Friday, September 01, 2006

Ex Libris: More than Meets the Eye

I was supposed to pick up a copy of Graham Joyce’s Requiem at my favorite bookstore, Booktopia, last night but Robert wasn’t in. Next time, I suppose.Normally, I don’t like getting multiple copies but this was one time that I thought I’d break my rule. This book was actually my first entry to Joyce’s writing and I figured getting the shop’s copy-- which had Joyce’s autograph-- was a good way to celebrate his writing. It also helped that my earlier copy was a UK-edition with a lousy cover.
Strangely enough, one thing I like about Joyce’s books is that I can never know what to expect when I read them. For example, Requiem is the story of a husband grief-ridden with the loss of his wife. Deciding to get away from it all, he visits an old friend in Jerusalem and—in the course of discovering what may be a number of never-before-seen Dead Sea scrolls—finds himself haunted by ghosts of his past as well as the city’s. But this doesn’t truly describe what Requiem is all about (which fits most of Joyce’s books I’ve read).

Moreover, I read this while lounging on a beach in Puerto Galera, sitting in an Italian restaurant with sand sifting through my toes and listening to Mediterranean music wailing in the background. Suffice to say, I felt like I was sitting in a Middle-eastern café and the Wailing Wall was just a block away.

Another thing I found while reading Requiem was that it didn’t feel like it outright fantasy; rather this was my first introduction to ‘interstitial.’

This was evident in the next book I read, Smoking Poppy, which I thought was a paean to fathers and their children. In this book, a working-class stiff finds out his daughter has gone missing in Thailand and goes in search for her together with his estranged son (who had gone religious) and his obnoxious drinking buddy. This book with rather sympathetic characters reminded me of a kind of mystical Apocalypse Now.

**REQUIRED ACTION A**
In the blog post about Graham Joyce's books, which city does the grieving husband in Requiem travel to in order to visit an old friend?
**REQUIRED ACTION B**
Extend the blog post about Graham Joyce's books, picking up right after its final sentence.

**DATA UNDER STUDY**

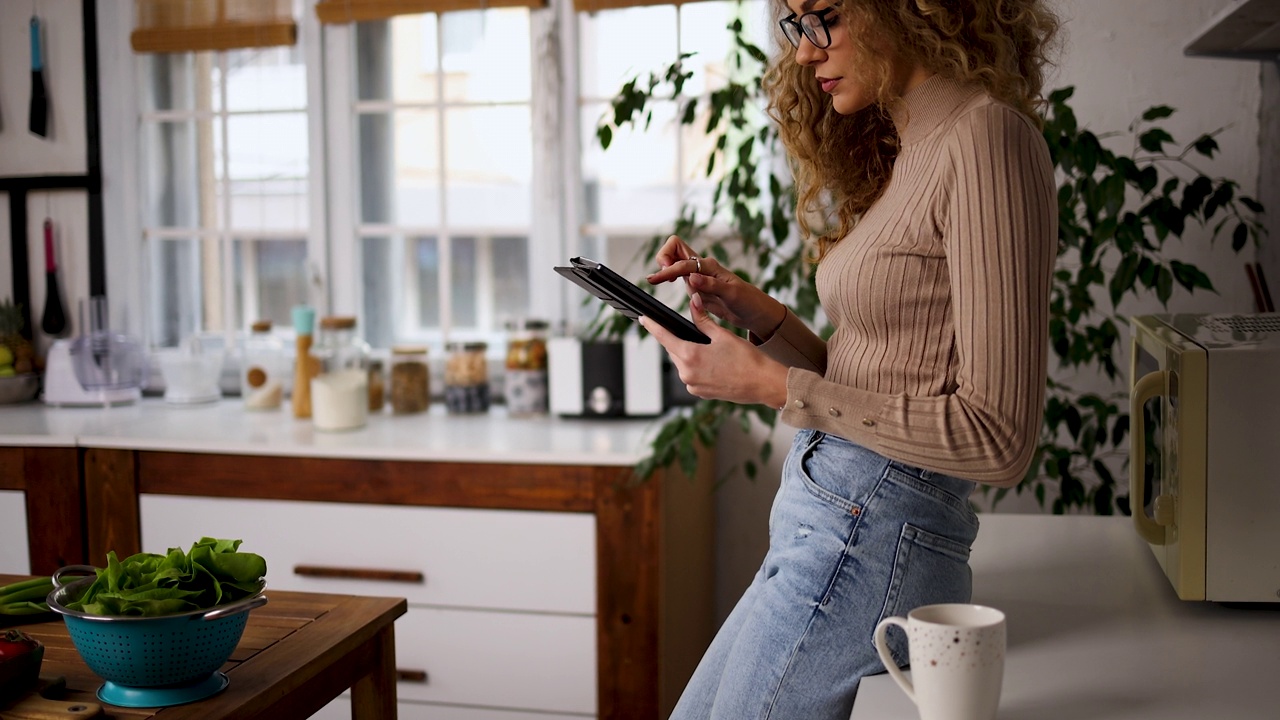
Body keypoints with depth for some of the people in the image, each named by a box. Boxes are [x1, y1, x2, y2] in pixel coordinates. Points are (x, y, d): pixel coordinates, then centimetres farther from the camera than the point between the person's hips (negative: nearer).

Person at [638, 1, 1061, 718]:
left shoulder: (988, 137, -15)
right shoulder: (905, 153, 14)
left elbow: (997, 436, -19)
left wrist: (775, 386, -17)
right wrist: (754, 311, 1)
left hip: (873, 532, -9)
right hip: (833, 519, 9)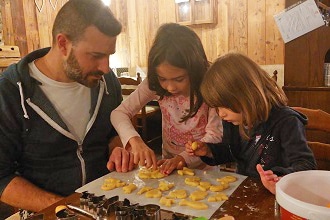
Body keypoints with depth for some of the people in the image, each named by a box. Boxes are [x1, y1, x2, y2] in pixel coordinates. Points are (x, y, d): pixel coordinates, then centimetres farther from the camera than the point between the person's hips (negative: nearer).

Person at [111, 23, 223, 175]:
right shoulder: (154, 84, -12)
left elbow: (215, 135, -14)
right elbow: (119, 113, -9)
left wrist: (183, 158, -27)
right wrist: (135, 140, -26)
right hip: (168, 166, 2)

...

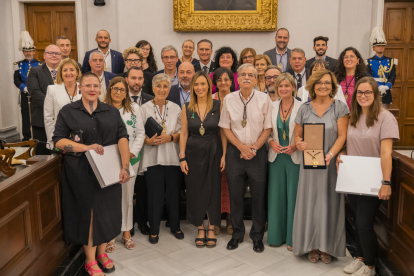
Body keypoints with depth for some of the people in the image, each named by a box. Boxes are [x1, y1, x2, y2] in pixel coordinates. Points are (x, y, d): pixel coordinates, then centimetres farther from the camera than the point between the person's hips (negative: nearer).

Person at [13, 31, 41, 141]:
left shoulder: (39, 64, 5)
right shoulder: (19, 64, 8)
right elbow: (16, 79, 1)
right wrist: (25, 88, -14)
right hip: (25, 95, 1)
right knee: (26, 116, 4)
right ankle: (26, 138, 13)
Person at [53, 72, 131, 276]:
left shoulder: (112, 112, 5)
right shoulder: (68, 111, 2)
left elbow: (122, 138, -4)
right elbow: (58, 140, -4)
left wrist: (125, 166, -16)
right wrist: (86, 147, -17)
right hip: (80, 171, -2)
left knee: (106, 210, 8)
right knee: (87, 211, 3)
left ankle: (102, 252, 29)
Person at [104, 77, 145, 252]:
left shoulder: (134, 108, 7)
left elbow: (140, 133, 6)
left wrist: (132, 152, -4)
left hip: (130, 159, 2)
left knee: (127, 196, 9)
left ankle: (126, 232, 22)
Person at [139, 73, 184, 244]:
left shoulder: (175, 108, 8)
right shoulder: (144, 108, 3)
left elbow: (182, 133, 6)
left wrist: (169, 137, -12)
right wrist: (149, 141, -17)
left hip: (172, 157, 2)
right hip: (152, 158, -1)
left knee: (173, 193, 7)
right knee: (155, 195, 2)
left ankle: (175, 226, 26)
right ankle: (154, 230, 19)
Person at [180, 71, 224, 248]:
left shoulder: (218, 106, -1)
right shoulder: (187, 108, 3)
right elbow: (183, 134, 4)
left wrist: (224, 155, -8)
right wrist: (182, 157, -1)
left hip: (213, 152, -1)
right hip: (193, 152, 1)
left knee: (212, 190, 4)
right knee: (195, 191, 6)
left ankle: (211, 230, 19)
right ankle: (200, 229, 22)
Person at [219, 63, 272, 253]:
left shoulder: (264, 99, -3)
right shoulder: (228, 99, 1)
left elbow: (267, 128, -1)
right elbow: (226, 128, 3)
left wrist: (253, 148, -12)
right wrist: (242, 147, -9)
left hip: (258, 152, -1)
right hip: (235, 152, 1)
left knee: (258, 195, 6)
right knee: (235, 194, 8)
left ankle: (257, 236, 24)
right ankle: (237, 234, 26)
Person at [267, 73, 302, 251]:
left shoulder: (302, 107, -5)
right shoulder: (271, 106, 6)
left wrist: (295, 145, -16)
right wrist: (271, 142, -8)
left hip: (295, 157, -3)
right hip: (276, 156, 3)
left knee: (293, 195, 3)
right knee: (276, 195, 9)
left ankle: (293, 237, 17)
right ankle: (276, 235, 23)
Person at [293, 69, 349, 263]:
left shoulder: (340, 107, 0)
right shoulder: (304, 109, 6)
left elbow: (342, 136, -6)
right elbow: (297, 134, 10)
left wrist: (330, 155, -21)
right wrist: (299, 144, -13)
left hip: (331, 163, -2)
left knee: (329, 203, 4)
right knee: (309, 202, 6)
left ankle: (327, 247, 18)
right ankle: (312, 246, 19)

**TASK RESULT A**
Jerusalem.

**TASK RESULT B**
Likewise, this was one book that touched me so much that I felt like crying afterwards. Later on, I gave a copy to my dad as a birthday gift. Given how it was my dad who introduced me to the joys of reading, that says quite a lot.
Indigo, on the other hand, was even an odder duck of a story. A young man discovers a father he never knew has died. He also finds out about his old man's research into the properties of the color indigo—and the road that ultimately leads to madness. Suffice to say, I thought once again how one must never expect when reading a Joycean novel.
On the other hand, I suffered a misimpression with The Facts of Life: I thought it was centered on a character, a child born out of wedlock to a fey girl. Instead,it's really a British family trying to live their lives during and in the aftermath of World War 2. Fortunately, Joyce had an excellent handle on the characters and his story was exceptionally poignant without being maudlin. The fact that it had ghosts also helped.

Unfortunately, my honeymoon with Joyce came crashing down with the last book I read, his YA book TWOC (a carjacking term meaning to “take without consent”). Though the concept and the opening was interesting (about a boy whose brother had earlier died in a car crash and how he appeared to him), I found the story rather formulaic and managed to predict the ending.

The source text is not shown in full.